On the one hand, it would require more work to identify a person but, on the other hand, it's not hard to partner with an exploitative party with large databases down the road and users are less aware of how easily they can be uniquely identified by this method.
I'd focus, instead, on designs which push the intelligence which requires personal details to the user's PC in the form of open-source code and mitigate the costs of pushing around the large amounts of data consumed by using a peer-to-peer technology like BitTorrent (native applications) or the PeerConnection API in WebRTC (in-browser). (similar in design to to Firecloud)
That way, the user can have confidence that their private information is made no less safe because, for the purposes of the service in question, it never leaves their computer.
It is indeed almost trivial to map rich interaction data to individuals, especially if we don't worry too much about ethics or legal niceties. I think it's a form of stealing or cheating, though it's not terrible if we go into it knowing what we are giving away, how it will be used and why it is a worthwhile trade.
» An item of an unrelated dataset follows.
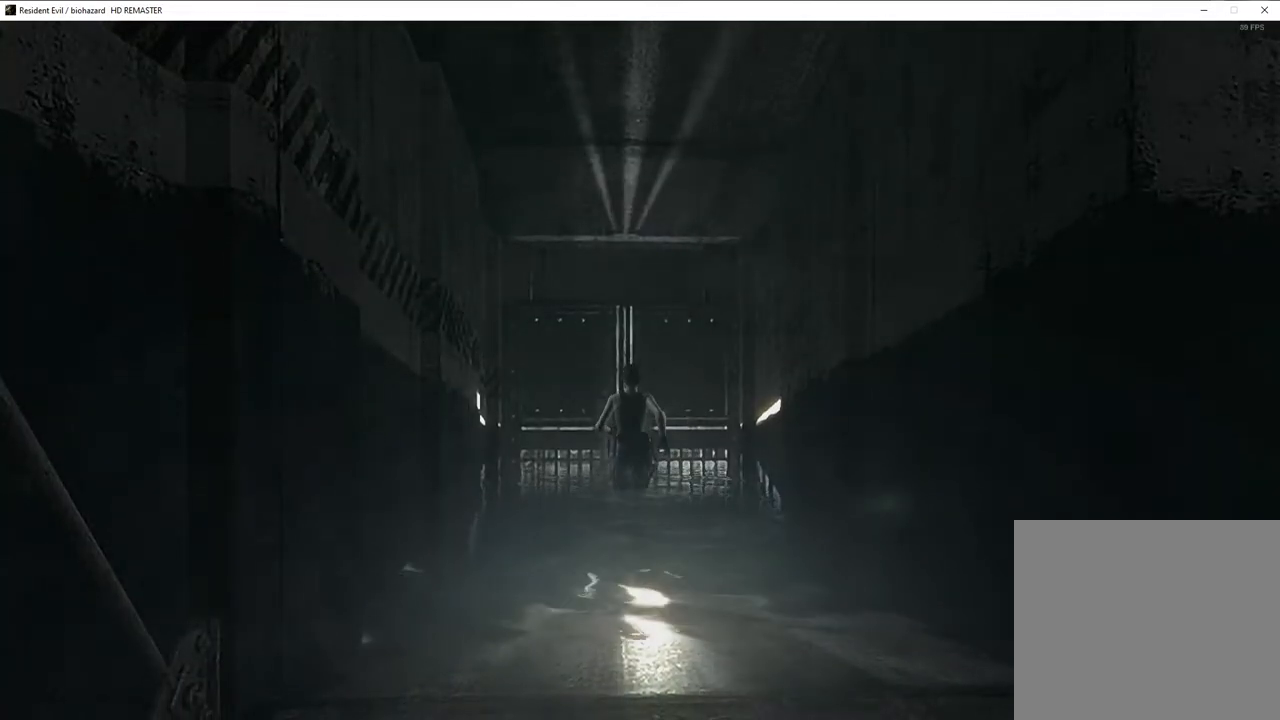
{"buttons": [], "left_stick": "down", "right_stick": "center", "events": [[317, "DPAD_UP", "up"], [350, "CROSS", "up"], [383, "SQUARE", "up"], [433, "left_stick", "down"]]}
I'm a fan of finding new ways to customize learning paths and putting individuals in control but I'd hate to lose the role of the human facilitator (not necessarily or even normally a professional teacher) - being in control means being able to delegate control to someone else when you want that. And learning is a fundamentally social activity that, even for the most instrumental learning, means engaging with others. Not sure whether it is possible or desirable to be anonymous in that process but I do think we should have the choice.
P2P is a great idea but fiendishly hard to scale in a way that remains easy to use. Pre-eBay/Microsoft, Skype used to achieve that balance really well but very few other implementations have proved to be robust, secure and invisible. There is a middle way: SMTP email ain't bad at hiding its decentralized nature. If we could agree on a combination of non-proprietary protocols (existing attempts include OpenDD, OpenID, OpenSocial, FOAF) then something along those lines might be a happy medium. But, sadly, it looks like proprietary APIs are currently winning in that space.